Welcome back to “beans in the teens.”
The mantra, which is popular with soybean traders and farmers alike, was back in operation on the final trading day of 2020.
The March futures contract SH21, +0.85% traded 12 cents higher at $13.125 a bushel on the Chicago Board of Trade after hitting an intraday high of $13.21. Based on trading in the most active contract, soybeans haven’t traded above $13 since June 2014, according to FactSet.
The rally has the versatile legume on track for a more than 12% December rise and a gain of nearly 37% for 2020. Soybeans traded at more-than-a-decade low below $8 a bushel in May 2019 as a U.S.-China trade war heated up.
Soybeans and other farm commodities, including wheat W00, -0.43% and corn C00, +2.00%, have staged an impressive rally in 2020 too, finding support amid tighter supplies, iffy crop prospects in other parts of the world, and voracious demand from China as the country emerged from the COVID-19 pandemic earlier this year.
“This is a classic price-rationing rally,” said Craig Turner, senior commodities broker at Daniels Trading, in emailed remarks.
“The world and U.S. corn and soybean stocks are getting tighter. Weather in Argentina and southern Brazil has been dry and now hot,” he said.
Concerns about South American production are heightening worries about tight supplies.

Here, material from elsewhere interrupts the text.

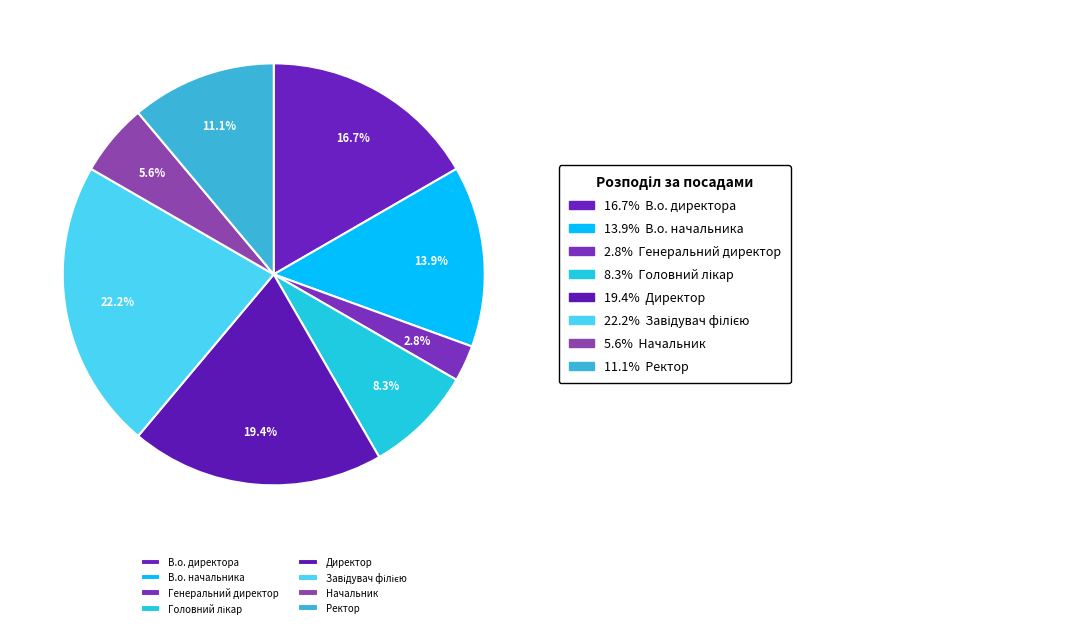

Rank the categories by value from lowest to highest.

Генеральний директор, Начальник, Головний лікар, Ректор, В.о. начальника, В.о. директора, Директор, Завідувач філією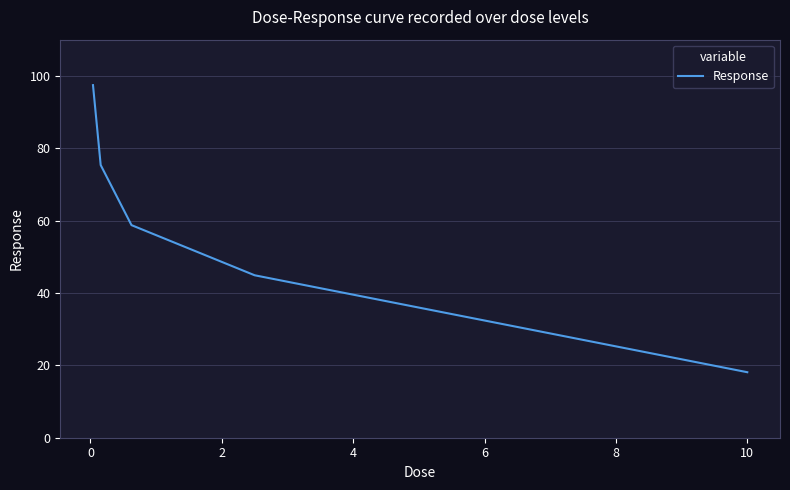

What is the difference between the maximum and second lowest values?

52.5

The U.S. Department of Agriculture in December lowered its estimate of ending U.S. soybean stocks for the 2020/21 marketing year to a seven-year low of 175 million bushels. Corn stocks are also seen tight at 1.7 billion bushels.
Meanwhile, Brazilian ending stocks are projected at 761 million bushels with a stocks-to-use ratio of 15.6%, up from the prior year, but the second lowest in more than two decades, noted John Newton, chief economist at the American Farm Bureau Federation, in a post.
As veteran commodity trader Doug King, who runs RCMA’s Merchant Commodity Fund, told MarketWatch earlier this month: “We can’t afford to have a huge disaster of a crop in North or South America.”